• Required action:
Please write out exactly the lines from the opening of the listing through the line that holds "left elbow: (186, 350)", including both, and nothing else; no pictures.

== Segment start ==

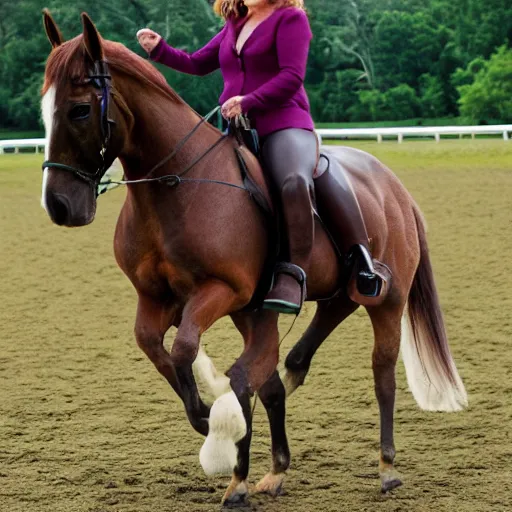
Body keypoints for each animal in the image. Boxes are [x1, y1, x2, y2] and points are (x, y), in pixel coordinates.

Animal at [41, 12, 468, 508]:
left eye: (79, 110)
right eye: (44, 108)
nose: (59, 206)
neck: (178, 183)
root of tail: (395, 188)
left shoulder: (222, 290)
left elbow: (186, 350)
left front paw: (215, 427)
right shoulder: (156, 298)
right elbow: (156, 349)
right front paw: (213, 423)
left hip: (386, 300)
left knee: (381, 371)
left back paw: (386, 467)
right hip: (309, 298)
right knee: (291, 356)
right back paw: (275, 454)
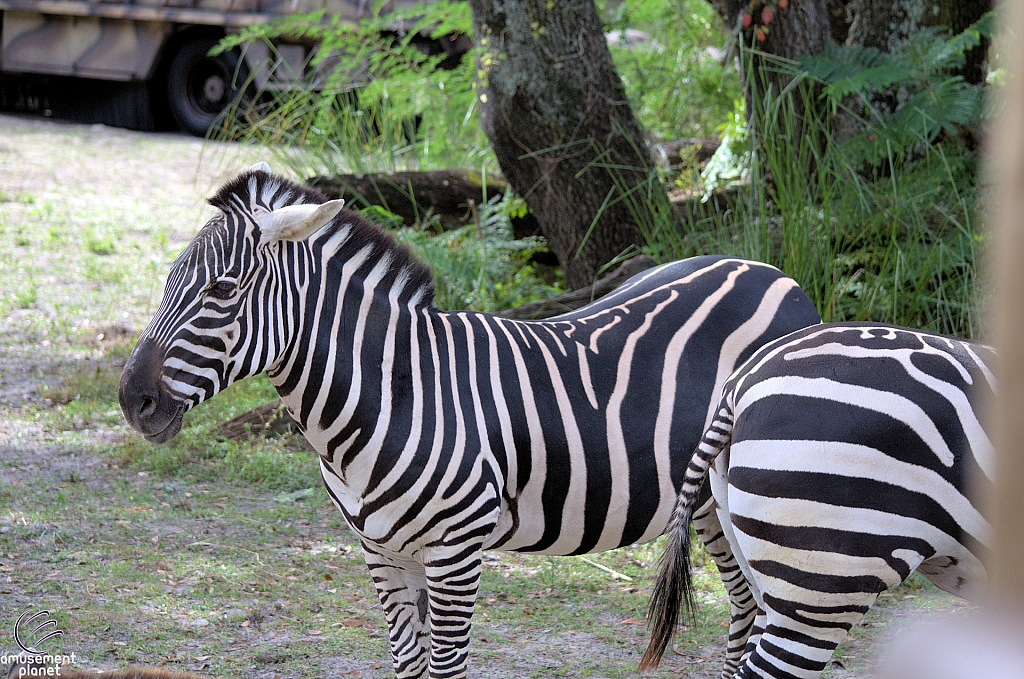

== Segment end ==

• Answer for the task:
Body keypoints for each animal in the image. Boxes are [x1, y1, x2, y2] and points are (x, y), in pixel coordinates.

Animal at [41, 12, 468, 508]:
left eye: (79, 110)
right eye: (44, 108)
nose: (59, 206)
neck: (178, 183)
root of tail: (395, 188)
left shoulder: (222, 290)
left elbow: (186, 350)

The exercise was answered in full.